How to reinvent the MBA for the 21st century

How to reinvent the MBA for the 21st century

According to a recent LeadingCompany survey, just one in five of the heads of our largest ASX-listed companies holds a Masters of Business Administration degree – the world’s premier business qualification. In America, this figure is a good deal higher: 35% of Fortune 500 companies are headed by the holder of an MBA.

This is indeed an interesting finding but I think we are asking the wrong question. A more insightful question might be: why would anyone do an MBA in the first place?

Think about the name, for a start. A Masters in Business Administration is grounded in a ‘command and control’-type mindset. It harks back to an older era when managers planned and controlled their budgets and people, and when there was very little change or uncertainty.

Now have a look at the subjects that are offered at a typical MBA school. Here are four subjects offered at one university, for example:

Strategic frameworks

Accounting for management

Marketing management

Organisational behaviour

Do these subjects inspire? Are they still relevant in a fast-moving, time-poor, collaborative environment? Have these core subjects changed all that much since I did an MBA some 15 years ago?

My issue is this: the world has changed and MBA schools have not.

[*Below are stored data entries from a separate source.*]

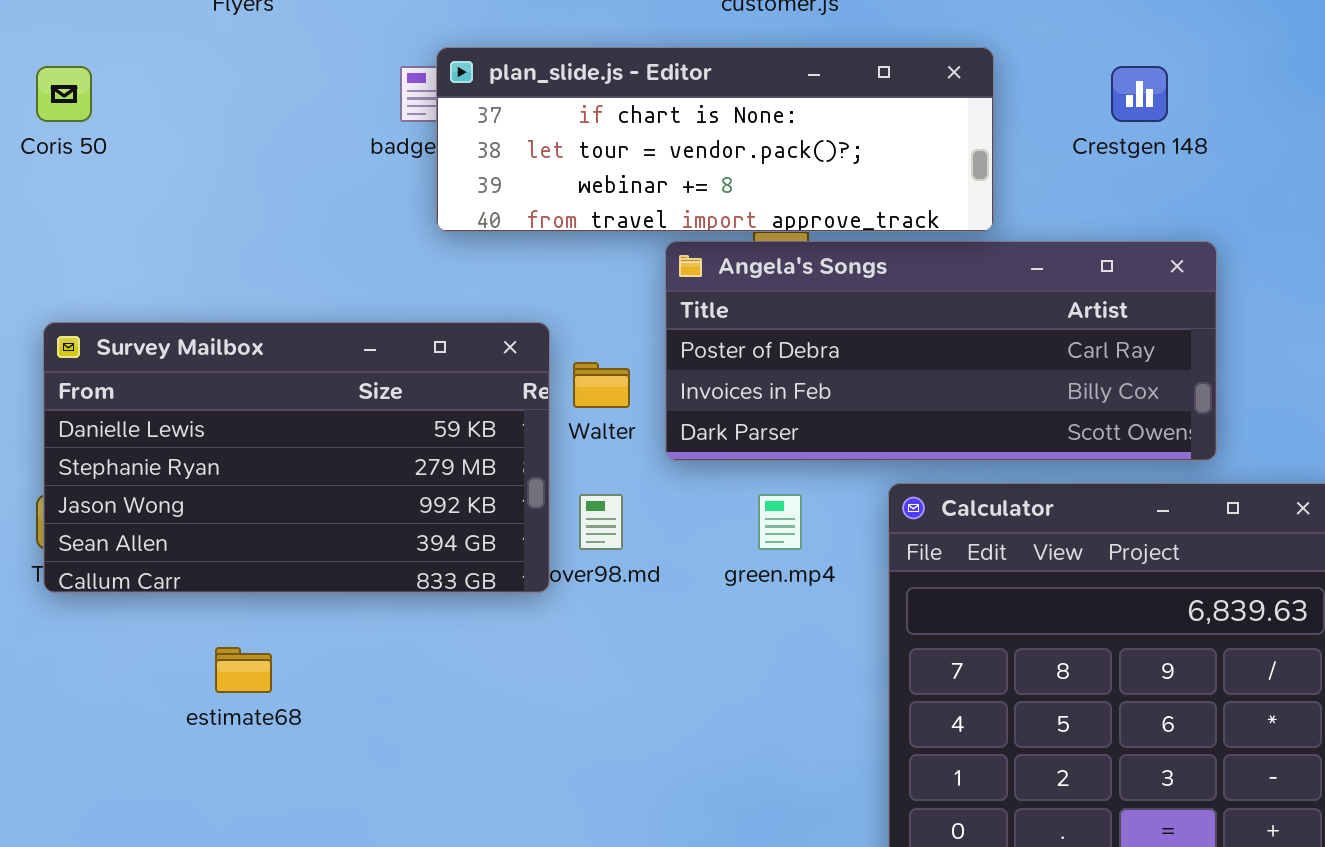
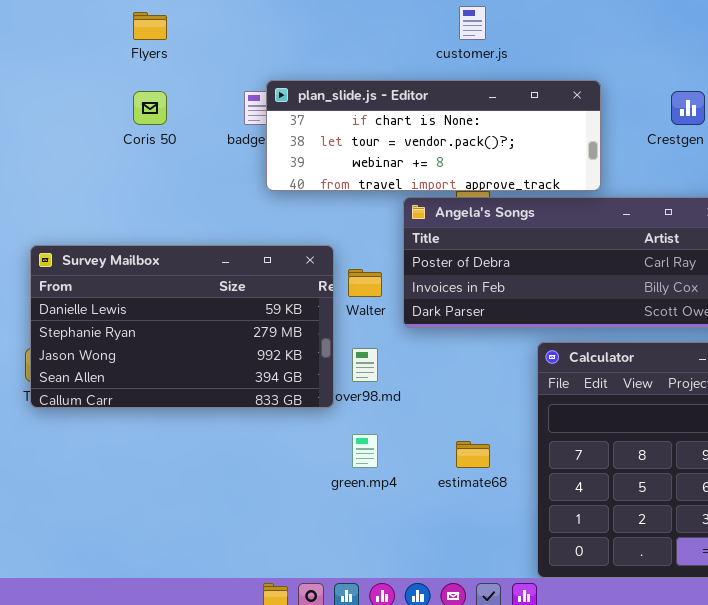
Coris 50: [36,66,92,122] -> [133,91,167,125], moved
green.mp4: [758,494,802,550] -> [352,434,378,468], moved
estimate68: [215,647,272,693] -> [456,441,490,468], moved

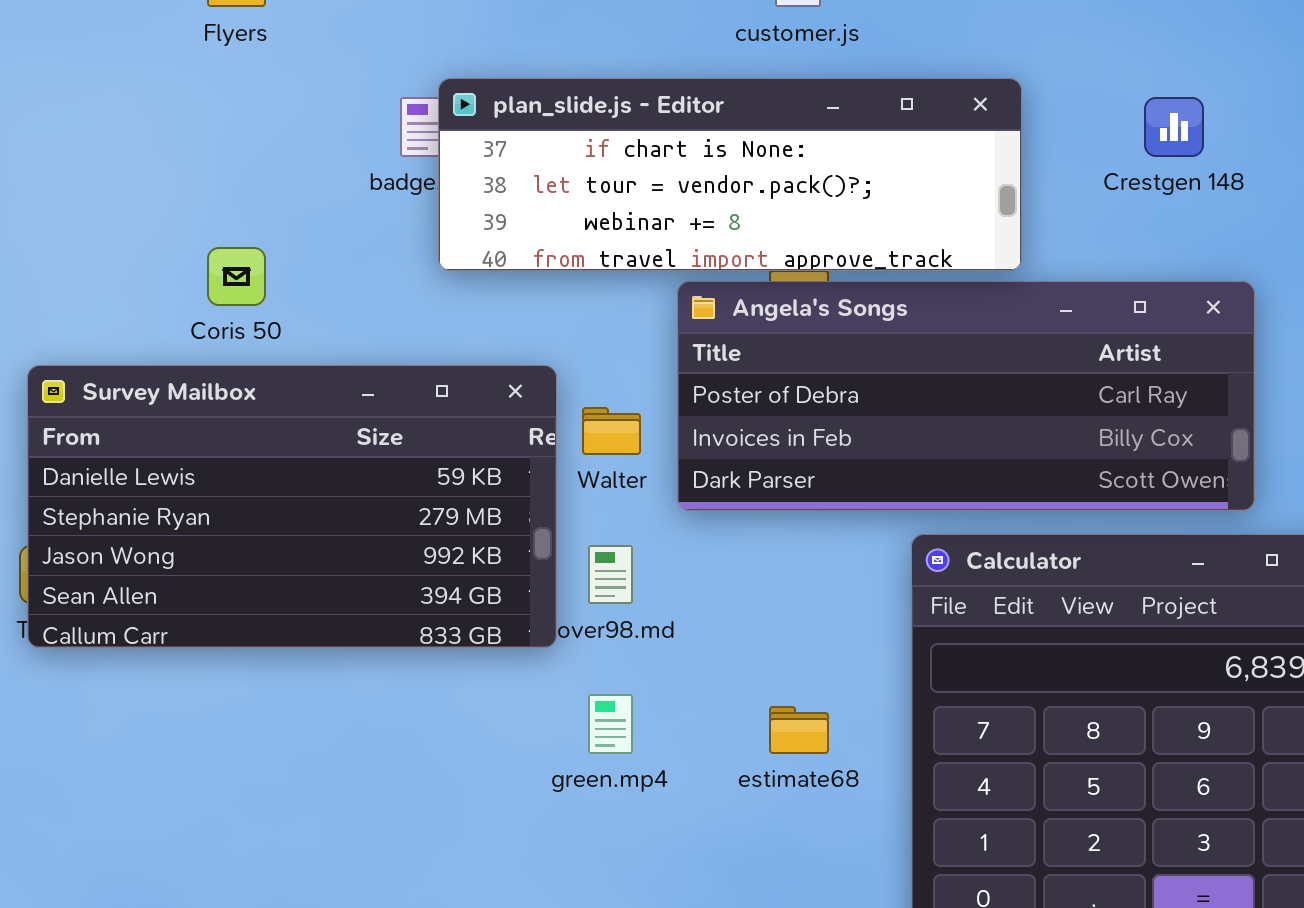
Coris 50: [133,91,167,125] -> [207,247,266,306], moved

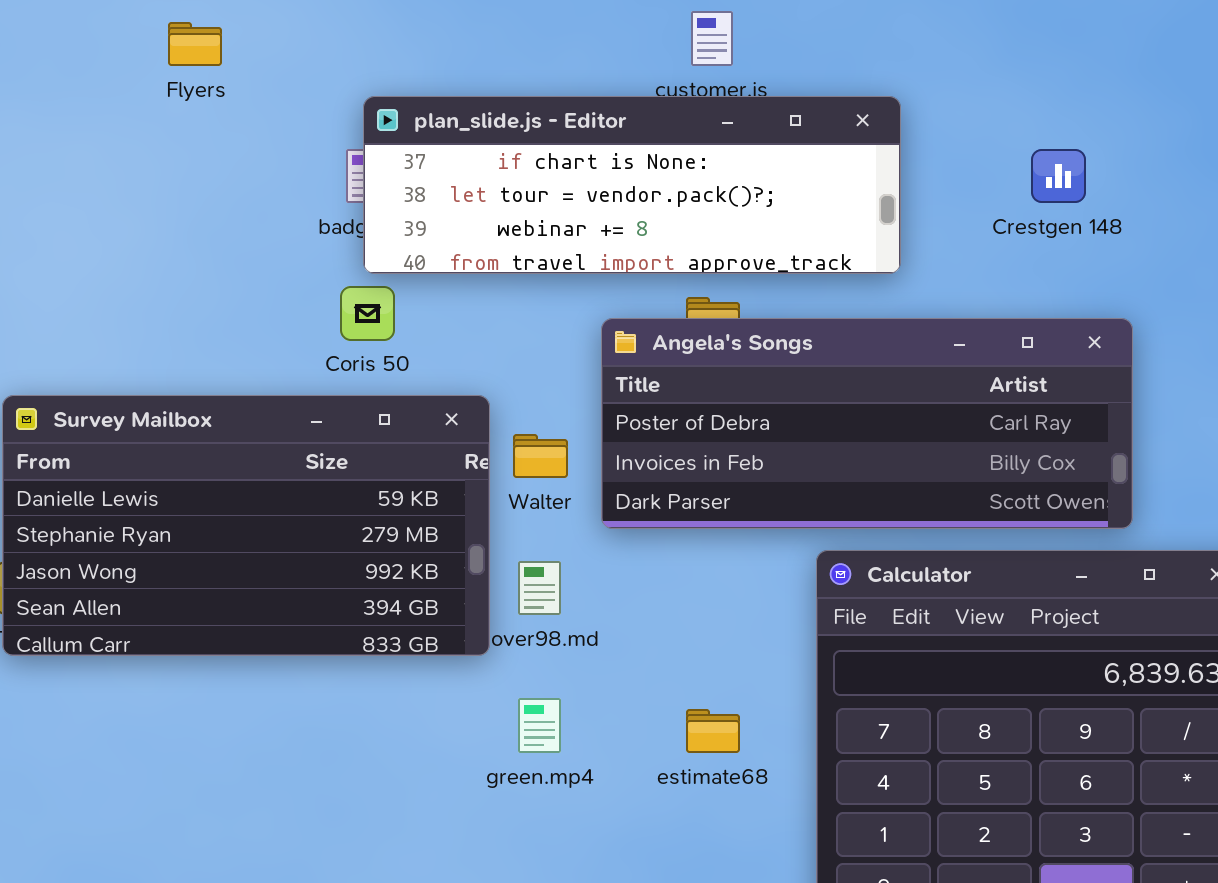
plan_slide.js - Editor: [438,78,1022,271] -> [363,96,901,274], moved
Coris 50: [207,247,266,306] -> [340,286,395,341], moved

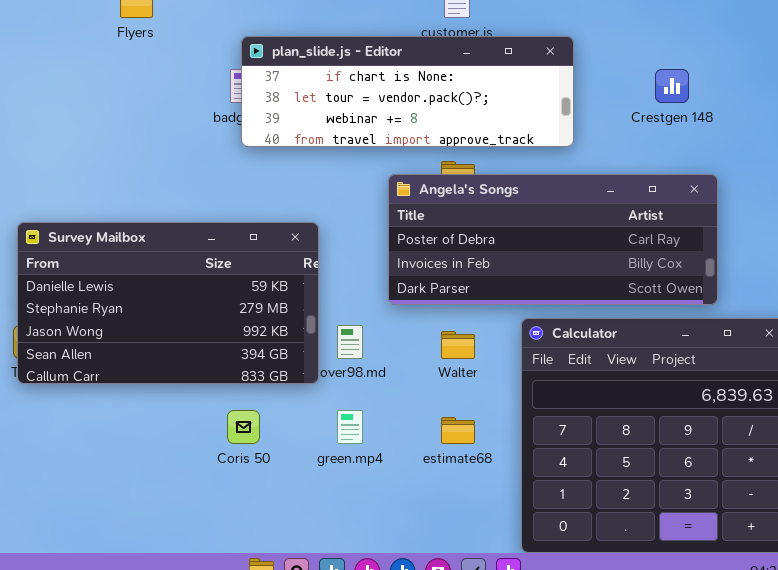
Coris 50: [340,286,395,341] -> [227,410,260,444], moved
Walter: [513,434,568,478] -> [441,331,475,359], moved

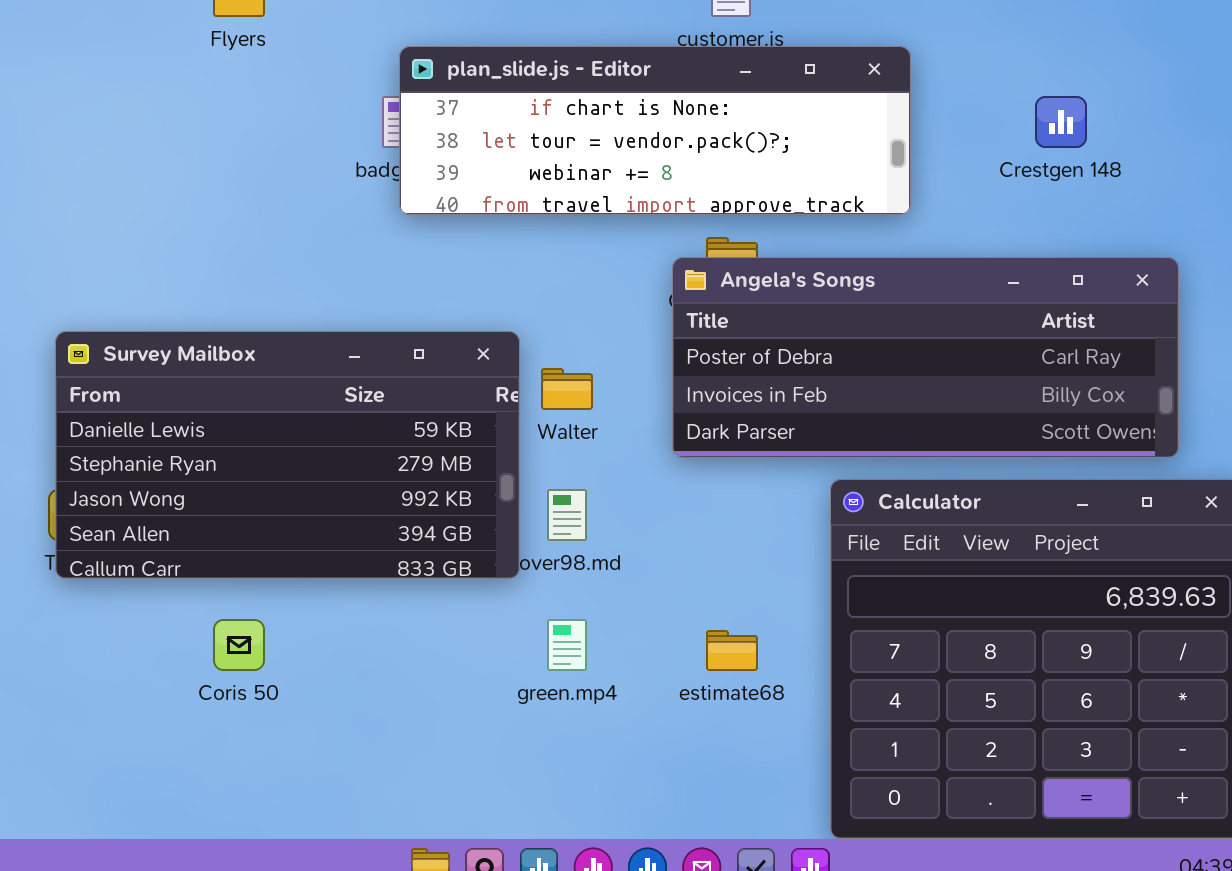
Angela's Songs: [388,174,718,305] -> [672,257,1179,458], moved
Walter: [441,331,475,359] -> [541,368,593,410], moved
Coris 50: [227,410,260,444] -> [213,619,265,671], moved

Why would any potential leader spend their hard-earned cash in learning about what worked yesterday?

We need to reinvent and reimagine the MBA. This is an opportunity for Australian academics and practitioners to lead the world.

Let’s start with the name. Here is my suggestion: Master of Business Growth (MBG).

With this name I am suggesting that the aim of the course is to develop leaders who are interested in growth for themselves, their people and their organisation.

Here is my new course outline (assume a standard 15 subjects):

Creative problem-solving (managers and leaders need to be able to think differently).

Engaging and leading groups and teams (most work is done in groups and teams so let’s teach people how to do this).

Driving productivity (according to many analysts it’s the number one issue facing Australia so let’s teach leaders how to improve it).

Social media that works (how can we not talk about this?)

>Ethical leadership (a must for every leader)

Raising organisational performance while reducing costs (this gives the MBG a real-life edge).

Innovating for growth (innovation and growing revenue are among the top three priorities for CEOs but most don’t know how to do it).

Starting a business (every students needs to develop a business plan to launch a new product or service).

Designing the future (a leader needs to be able to articulate a vision and direction for their organisation, so let’s show them how).

Creating, stimulating and keeping customers

Doing business in X (the students select a region or country to study and develop and produce a plan).

What would I do (a series of scenarios both internal and external of pressing issues and challenges).

Leading a balanced life (let’s teach leaders how to strive for a better work-life balance).

A group project on a real-life project for a non-profit organisation.

 

Welcome to the world of the MBG:  a vibrant, contemporary and world-leading degree for future business managers, leaders and owners. If only the business professors shared my vision.